Exercise: For the listing below, report all lines that hold the word "Panache".

Top of Supplied records

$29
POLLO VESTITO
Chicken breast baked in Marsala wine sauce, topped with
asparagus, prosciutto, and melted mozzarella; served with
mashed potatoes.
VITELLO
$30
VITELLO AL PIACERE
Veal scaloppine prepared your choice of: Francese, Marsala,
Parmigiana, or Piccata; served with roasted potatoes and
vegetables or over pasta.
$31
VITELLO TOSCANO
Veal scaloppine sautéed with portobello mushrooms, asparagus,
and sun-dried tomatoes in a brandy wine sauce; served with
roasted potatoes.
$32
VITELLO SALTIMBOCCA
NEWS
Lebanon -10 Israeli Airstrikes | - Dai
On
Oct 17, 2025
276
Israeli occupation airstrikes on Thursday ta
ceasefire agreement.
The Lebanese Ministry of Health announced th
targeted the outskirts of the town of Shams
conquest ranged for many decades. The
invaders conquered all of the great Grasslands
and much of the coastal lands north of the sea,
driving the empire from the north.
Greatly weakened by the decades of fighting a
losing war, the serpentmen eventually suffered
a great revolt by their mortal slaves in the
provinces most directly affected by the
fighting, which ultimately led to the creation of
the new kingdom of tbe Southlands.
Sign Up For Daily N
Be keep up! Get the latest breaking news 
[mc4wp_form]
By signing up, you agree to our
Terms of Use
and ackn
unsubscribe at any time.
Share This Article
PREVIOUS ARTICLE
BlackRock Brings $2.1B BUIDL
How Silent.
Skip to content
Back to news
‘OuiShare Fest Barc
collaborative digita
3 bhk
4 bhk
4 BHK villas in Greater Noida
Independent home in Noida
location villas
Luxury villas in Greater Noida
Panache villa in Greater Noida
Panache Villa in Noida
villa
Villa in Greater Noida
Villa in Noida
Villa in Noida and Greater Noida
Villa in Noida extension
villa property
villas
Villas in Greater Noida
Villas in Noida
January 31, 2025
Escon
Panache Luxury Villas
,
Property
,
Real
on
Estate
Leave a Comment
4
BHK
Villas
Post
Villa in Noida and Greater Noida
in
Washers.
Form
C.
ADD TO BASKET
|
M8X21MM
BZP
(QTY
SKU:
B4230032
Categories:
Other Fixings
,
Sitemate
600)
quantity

Bottom of Supplied records

Result:
Panache villa in Greater Noida
Panache Villa in Noida
Panache Luxury Villas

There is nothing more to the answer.